WHAT IS BEING ASKED: Return every line of the data below exactly, but do not include the images.
RECORD EXTRACTS section start
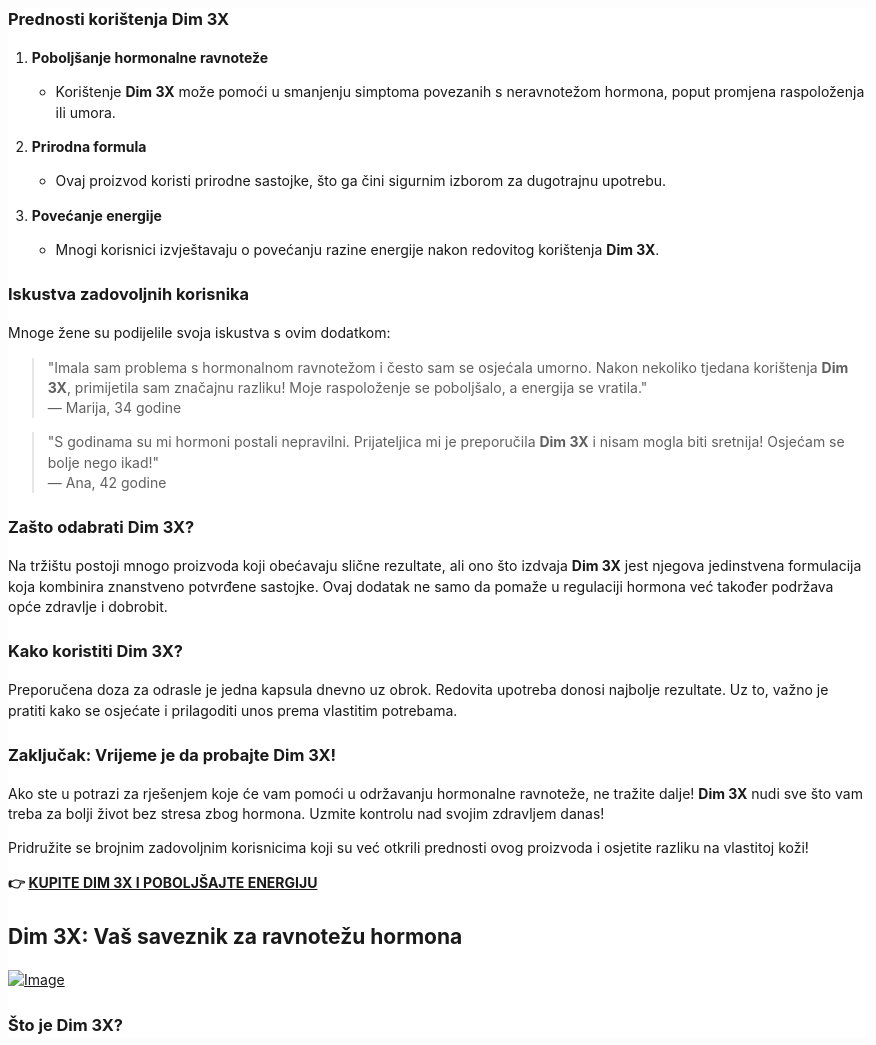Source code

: ### Prednosti korištenja Dim 3X

1. **Poboljšanje hormonalne ravnoteže**
   - Korištenje **Dim 3X** može pomoći u smanjenju simptoma povezanih s neravnotežom hormona, poput promjena raspoloženja ili umora.
   
2. **Prirodna formula**
   - Ovaj proizvod koristi prirodne sastojke, što ga čini sigurnim izborom za dugotrajnu upotrebu.

3. **Povećanje energije**
   - Mnogi korisnici izvještavaju o povećanju razine energije nakon redovitog korištenja **Dim 3X**.

### Iskustva zadovoljnih korisnika

Mnoge žene su podijelile svoja iskustva s ovim dodatkom:

> "Imala sam problema s hormonalnom ravnotežom i često sam se osjećala umorno. Nakon nekoliko tjedana korištenja **Dim 3X**, primijetila sam značajnu razliku! Moje raspoloženje se poboljšalo, a energija se vratila."  
> — Marija, 34 godine

> "S godinama su mi hormoni postali nepravilni. Prijateljica mi je preporučila **Dim 3X** i nisam mogla biti sretnija! Osjećam se bolje nego ikad!"  
> — Ana, 42 godine

### Zašto odabrati Dim 3X?

Na tržištu postoji mnogo proizvoda koji obećavaju slične rezultate, ali ono što izdvaja **Dim 3X** jest njegova jedinstvena formulacija koja kombinira znanstveno potvrđene sastojke. Ovaj dodatak ne samo da pomaže u regulaciji hormona već također podržava opće zdravlje i dobrobit.

### Kako koristiti Dim 3X?

Preporučena doza za odrasle je jedna kapsula dnevno uz obrok. Redovita upotreba donosi najbolje rezultate. Uz to, važno je pratiti kako se osjećate i prilagoditi unos prema vlastitim potrebama.

### Zaključak: Vrijeme je da probajte Dim 3X!

Ako ste u potrazi za rješenjem koje će vam pomoći u održavanju hormonalne ravnoteže, ne tražite dalje! **Dim 3X** nudi sve što vam treba za bolji život bez stresa zbog hormona. Uzmite kontrolu nad svojim zdravljem danas!

Pridružite se brojnim zadovoljnim korisnicima koji su već otkrili prednosti ovog proizvoda i osjetite razliku na vlastitoj koži!



**👉 [KUPITE DIM 3X I POBOLJŠAJTE ENERGIJU](https://gchaffi.com/oqn6Myb9)**

## Dim 3X: Vaš saveznik za ravnotežu hormona

[![Image](https://www2.sellhealth.com/237/dim3x_new_5_2.jpg)](https://gchaffi.com/oqn6Myb9)

### Što je Dim 3X?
RECORD EXTRACTS section end
EXPECTED OUTPUT:
Source code

: ### Prednosti korištenja Dim 3X

1. **Poboljšanje hormonalne ravnoteže**
   - Korištenje **Dim 3X** može pomoći u smanjenju simptoma povezanih s neravnotežom hormona, poput promjena raspoloženja ili umora.
   
2. **Prirodna formula**
   - Ovaj proizvod koristi prirodne sastojke, što ga čini sigurnim izborom za dugotrajnu upotrebu.

3. **Povećanje energije**
   - Mnogi korisnici izvještavaju o povećanju razine energije nakon redovitog korištenja **Dim 3X**.

### Iskustva zadovoljnih korisnika

Mnoge žene su podijelile svoja iskustva s ovim dodatkom:

> "Imala sam problema s hormonalnom ravnotežom i često sam se osjećala umorno. Nakon nekoliko tjedana korištenja **Dim 3X**, primijetila sam značajnu razliku! Moje raspoloženje se poboljšalo, a energija se vratila."  
> — Marija, 34 godine

> "S godinama su mi hormoni postali nepravilni. Prijateljica mi je preporučila **Dim 3X** i nisam mogla biti sretnija! Osjećam se bolje nego ikad!"  
> — Ana, 42 godine

### Zašto odabrati Dim 3X?

Na tržištu postoji mnogo proizvoda koji obećavaju slične rezultate, ali ono što izdvaja **Dim 3X** jest njegova jedinstvena formulacija koja kombinira znanstveno potvrđene sastojke. Ovaj dodatak ne samo da pomaže u regulaciji hormona već također podržava opće zdravlje i dobrobit.

### Kako koristiti Dim 3X?

Preporučena doza za odrasle je jedna kapsula dnevno uz obrok. Redovita upotreba donosi najbolje rezultate. Uz to, važno je pratiti kako se osjećate i prilagoditi unos prema vlastitim potrebama.

### Zaključak: Vrijeme je da probajte Dim 3X!

Ako ste u potrazi za rješenjem koje će vam pomoći u održavanju hormonalne ravnoteže, ne tražite dalje! **Dim 3X** nudi sve što vam treba za bolji život bez stresa zbog hormona. Uzmite kontrolu nad svojim zdravljem danas!

Pridružite se brojnim zadovoljnim korisnicima koji su već otkrili prednosti ovog proizvoda i osjetite razliku na vlastitoj koži!



**👉 [KUPITE DIM 3X I POBOLJŠAJTE ENERGIJU](https://gchaffi.com/oqn6Myb9)**

## Dim 3X: Vaš saveznik za ravnotežu hormona

[![Image](https://www2.sellhealth.com/237/dim3x_new_5_2.jpg)](https://gchaffi.com/oqn6Myb9)

### Što je Dim 3X?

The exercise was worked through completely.